## Document segment

::::

Local Route Groups were introduced in CUCM 7 as a cleaner way to configure PSTN routing for multiple sites. Prior to Local Route Groups, the only way to route calls out a local gateway was to configure a partition for each site, and configure the various PSTN patterns in each one. With local route groups, you can tie a route group to a device pool, and then send route patterns to a route list that includes the “Standard Local Route Group.” Calls matching that pattern will then use the local route group configured for their device pool.
Configuration example after the cut.
For our example, we will look at a site with 3 locations: Milwaukee (414 Area Code,) New York (516 Area Code,) and Los Angeles (213 Area Code.) Each site has a local PRI which should be used for all outbound calls.
In a classic setup, there would be a MKE PSTN, NY PSTN, and LA PSTN partition that each contain all the PSTN route patterns. Usually you have 5-6 patterns each, something like 9.[2-9]XXXXXX, 9.1[2-9]XX[2-9]XXXXXX, 9.@ (Toll Free,) 9.@ (International,) 911 and/or 9.911. With a large number of sites, this can grow quite quickly.

::::

## Task directions
Reproduce the passage of the Local Route Groups text that begins at the words "Local Route Groups were" and stops after the words "their device pool.". The records play no part in what follows.

::::

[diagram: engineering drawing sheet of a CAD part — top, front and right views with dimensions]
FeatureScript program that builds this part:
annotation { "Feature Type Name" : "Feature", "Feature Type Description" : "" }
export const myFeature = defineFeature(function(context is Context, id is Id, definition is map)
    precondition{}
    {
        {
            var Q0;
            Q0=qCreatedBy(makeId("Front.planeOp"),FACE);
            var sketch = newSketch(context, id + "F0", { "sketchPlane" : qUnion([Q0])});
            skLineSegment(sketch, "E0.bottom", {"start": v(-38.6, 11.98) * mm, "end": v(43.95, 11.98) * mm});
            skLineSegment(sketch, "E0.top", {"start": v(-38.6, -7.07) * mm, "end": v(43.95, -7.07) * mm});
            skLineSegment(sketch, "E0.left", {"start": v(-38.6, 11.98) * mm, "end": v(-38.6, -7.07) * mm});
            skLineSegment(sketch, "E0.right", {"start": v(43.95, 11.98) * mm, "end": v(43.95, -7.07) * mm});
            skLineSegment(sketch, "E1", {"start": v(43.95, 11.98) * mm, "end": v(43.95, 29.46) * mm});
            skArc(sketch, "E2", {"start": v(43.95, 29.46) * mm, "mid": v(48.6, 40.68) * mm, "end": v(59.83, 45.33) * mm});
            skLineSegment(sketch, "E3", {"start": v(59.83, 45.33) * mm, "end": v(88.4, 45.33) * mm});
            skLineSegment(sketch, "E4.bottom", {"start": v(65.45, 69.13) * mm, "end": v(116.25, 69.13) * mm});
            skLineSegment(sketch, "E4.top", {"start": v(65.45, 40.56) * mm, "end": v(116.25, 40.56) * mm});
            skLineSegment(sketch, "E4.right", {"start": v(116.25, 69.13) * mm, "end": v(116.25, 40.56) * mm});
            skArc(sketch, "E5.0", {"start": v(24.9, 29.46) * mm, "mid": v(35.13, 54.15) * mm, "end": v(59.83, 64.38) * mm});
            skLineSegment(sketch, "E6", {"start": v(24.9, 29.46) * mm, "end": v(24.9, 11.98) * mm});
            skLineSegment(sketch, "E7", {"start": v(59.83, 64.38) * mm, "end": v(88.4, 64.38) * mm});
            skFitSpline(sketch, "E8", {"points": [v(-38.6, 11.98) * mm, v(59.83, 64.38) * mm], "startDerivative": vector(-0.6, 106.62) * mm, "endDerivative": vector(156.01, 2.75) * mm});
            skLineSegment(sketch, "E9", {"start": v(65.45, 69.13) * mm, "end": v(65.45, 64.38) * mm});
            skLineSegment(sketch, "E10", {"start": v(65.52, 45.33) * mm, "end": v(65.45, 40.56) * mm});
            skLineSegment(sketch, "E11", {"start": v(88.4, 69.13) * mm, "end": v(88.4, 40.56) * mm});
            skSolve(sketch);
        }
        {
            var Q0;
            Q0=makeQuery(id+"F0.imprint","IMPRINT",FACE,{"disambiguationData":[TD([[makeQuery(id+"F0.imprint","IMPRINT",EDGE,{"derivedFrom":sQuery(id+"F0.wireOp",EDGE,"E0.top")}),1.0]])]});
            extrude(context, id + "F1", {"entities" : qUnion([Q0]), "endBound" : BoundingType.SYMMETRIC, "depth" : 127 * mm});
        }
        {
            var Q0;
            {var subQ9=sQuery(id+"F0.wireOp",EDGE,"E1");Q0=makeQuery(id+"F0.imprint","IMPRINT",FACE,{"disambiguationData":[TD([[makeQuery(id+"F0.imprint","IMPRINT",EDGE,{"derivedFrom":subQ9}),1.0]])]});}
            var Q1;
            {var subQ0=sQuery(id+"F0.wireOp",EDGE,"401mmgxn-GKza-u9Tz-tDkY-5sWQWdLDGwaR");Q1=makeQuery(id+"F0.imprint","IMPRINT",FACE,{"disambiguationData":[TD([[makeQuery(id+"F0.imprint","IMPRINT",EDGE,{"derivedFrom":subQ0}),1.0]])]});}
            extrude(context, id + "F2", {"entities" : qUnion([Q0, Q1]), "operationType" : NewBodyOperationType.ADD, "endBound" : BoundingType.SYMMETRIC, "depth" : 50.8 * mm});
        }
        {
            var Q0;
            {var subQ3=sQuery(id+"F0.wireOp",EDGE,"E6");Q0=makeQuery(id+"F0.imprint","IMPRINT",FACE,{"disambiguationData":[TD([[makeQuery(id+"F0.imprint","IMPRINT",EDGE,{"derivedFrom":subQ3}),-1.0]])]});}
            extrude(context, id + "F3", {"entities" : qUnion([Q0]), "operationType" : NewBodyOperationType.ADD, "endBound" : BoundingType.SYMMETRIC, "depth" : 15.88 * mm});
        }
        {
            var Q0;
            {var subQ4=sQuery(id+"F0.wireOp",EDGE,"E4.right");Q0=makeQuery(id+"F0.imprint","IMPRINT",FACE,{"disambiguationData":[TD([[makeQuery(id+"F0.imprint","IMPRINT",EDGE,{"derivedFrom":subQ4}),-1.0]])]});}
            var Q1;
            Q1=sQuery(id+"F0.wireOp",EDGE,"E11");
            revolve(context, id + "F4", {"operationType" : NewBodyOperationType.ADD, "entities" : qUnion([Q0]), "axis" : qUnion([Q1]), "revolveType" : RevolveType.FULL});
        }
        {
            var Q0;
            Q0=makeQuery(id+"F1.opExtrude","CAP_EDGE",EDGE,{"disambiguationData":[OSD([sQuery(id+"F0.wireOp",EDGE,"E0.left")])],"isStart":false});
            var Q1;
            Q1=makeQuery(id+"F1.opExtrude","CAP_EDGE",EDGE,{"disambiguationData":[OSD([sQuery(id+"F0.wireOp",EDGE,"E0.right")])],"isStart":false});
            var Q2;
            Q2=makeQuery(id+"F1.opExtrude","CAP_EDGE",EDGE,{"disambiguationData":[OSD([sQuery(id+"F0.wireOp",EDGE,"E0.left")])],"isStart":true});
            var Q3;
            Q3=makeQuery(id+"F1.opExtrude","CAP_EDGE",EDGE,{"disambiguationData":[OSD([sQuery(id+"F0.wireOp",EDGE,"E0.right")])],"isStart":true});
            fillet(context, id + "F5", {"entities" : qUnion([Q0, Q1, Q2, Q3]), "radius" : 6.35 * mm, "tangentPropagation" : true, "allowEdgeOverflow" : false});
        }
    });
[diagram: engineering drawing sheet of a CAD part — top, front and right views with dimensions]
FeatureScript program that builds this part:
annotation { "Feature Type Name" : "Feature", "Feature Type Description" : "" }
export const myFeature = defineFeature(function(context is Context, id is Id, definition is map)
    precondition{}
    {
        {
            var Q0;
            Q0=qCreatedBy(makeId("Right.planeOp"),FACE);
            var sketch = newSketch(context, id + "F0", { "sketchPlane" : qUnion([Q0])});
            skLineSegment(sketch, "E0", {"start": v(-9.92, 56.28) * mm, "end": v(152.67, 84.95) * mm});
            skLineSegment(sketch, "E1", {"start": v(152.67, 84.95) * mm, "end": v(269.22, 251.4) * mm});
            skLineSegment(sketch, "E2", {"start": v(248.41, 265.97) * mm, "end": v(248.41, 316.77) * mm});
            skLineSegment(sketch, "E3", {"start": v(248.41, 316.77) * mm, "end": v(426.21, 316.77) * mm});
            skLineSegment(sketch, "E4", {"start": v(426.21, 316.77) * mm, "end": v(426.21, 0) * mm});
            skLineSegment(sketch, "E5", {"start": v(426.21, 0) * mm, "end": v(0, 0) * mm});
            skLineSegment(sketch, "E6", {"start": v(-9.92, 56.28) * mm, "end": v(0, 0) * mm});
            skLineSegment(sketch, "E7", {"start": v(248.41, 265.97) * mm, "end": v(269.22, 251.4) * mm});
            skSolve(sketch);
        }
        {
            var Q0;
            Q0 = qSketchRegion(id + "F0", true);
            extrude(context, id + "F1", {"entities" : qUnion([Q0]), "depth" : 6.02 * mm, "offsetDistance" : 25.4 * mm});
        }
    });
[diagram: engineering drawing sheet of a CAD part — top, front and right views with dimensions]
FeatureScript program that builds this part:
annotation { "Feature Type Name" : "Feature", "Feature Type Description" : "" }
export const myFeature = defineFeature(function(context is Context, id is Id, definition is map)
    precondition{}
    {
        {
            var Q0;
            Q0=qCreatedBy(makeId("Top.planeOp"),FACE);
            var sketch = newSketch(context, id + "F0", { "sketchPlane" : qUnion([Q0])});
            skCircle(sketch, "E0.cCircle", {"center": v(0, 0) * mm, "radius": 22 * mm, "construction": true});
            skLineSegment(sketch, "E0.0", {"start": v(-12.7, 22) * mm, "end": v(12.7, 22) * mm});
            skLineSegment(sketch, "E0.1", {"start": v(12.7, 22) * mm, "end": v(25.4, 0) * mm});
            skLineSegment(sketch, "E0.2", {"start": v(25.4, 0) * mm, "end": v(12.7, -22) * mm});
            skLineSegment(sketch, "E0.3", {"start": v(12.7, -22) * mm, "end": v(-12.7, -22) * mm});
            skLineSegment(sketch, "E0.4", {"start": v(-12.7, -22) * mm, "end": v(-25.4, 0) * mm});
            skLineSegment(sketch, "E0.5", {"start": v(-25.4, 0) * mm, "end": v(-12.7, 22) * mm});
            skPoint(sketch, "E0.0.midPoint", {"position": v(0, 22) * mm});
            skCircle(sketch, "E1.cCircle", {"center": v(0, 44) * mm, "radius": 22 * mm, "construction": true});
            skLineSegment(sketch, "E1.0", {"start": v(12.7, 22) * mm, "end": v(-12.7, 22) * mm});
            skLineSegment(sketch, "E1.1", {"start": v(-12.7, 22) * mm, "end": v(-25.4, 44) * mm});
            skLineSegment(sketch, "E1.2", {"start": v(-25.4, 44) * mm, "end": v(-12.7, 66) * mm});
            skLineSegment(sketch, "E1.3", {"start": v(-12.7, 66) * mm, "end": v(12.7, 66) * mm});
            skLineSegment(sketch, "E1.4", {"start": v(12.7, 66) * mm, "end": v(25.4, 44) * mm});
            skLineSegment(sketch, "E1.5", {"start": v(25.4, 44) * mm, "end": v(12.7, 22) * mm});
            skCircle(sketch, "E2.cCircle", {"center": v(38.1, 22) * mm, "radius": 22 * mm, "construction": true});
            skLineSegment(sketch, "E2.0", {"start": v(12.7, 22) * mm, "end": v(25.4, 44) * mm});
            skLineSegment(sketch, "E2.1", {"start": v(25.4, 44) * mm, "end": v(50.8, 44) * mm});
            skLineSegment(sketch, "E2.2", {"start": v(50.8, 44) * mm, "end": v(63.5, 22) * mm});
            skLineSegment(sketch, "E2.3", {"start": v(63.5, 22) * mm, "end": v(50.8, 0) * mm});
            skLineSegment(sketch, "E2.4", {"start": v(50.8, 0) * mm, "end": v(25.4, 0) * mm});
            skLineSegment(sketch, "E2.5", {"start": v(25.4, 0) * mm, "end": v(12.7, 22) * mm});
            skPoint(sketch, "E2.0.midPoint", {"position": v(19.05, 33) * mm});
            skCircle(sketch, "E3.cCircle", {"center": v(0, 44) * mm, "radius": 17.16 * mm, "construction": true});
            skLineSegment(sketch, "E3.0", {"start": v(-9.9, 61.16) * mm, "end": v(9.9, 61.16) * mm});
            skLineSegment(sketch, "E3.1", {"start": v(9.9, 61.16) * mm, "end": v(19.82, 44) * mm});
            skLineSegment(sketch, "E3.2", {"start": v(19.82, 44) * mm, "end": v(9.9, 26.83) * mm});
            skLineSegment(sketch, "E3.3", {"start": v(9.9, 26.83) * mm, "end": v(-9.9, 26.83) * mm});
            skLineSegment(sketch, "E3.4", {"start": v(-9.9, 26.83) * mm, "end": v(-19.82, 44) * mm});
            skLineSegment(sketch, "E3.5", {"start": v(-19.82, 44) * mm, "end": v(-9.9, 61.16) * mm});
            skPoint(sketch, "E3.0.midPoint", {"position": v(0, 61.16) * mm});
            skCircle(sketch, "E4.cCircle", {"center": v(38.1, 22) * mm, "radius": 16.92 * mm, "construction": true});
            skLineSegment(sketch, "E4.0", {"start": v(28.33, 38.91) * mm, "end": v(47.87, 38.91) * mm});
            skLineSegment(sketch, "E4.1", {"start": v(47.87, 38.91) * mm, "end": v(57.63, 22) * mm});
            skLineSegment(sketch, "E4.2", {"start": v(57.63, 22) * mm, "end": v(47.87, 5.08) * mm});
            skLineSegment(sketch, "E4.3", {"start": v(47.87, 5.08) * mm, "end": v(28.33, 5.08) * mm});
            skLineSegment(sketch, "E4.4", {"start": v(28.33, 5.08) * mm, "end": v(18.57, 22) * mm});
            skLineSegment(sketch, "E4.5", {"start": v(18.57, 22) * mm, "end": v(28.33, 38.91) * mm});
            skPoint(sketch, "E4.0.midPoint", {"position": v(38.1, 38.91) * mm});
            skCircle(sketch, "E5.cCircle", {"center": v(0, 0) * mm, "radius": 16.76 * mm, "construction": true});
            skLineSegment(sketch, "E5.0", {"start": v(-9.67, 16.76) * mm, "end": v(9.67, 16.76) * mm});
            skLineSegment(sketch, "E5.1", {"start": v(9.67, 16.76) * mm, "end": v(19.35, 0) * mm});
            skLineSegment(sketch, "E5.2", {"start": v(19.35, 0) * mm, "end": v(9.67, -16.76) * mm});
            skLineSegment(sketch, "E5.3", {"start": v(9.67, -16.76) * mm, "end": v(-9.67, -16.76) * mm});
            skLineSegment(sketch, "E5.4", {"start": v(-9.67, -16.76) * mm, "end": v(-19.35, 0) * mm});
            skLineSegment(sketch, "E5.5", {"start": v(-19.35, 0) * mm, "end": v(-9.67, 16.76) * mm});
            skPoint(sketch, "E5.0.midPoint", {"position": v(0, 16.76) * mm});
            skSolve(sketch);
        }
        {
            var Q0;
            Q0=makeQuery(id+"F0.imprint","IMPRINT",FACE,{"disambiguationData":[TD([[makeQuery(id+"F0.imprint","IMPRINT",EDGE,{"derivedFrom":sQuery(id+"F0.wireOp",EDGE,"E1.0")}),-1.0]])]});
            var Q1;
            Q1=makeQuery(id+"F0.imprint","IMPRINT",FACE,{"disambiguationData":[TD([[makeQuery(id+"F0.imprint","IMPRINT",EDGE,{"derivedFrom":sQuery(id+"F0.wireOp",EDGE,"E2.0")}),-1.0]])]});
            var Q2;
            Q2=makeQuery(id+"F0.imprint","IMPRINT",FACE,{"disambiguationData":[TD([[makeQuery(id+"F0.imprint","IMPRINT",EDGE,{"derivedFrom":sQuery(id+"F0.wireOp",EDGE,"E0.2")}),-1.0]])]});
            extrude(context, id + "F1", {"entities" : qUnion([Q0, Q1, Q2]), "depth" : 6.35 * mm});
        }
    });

::::

## Solved exercise
Local Route Groups were introduced in CUCM 7 as a cleaner way to configure PSTN routing for multiple sites. Prior to Local Route Groups, the only way to route calls out a local gateway was to configure a partition for each site, and configure the various PSTN patterns in each one. With local route groups, you can tie a route group to a device pool, and then send route patterns to a route list that includes the “Standard Local Route Group.” Calls matching that pattern will then use the local route group configured for their device pool.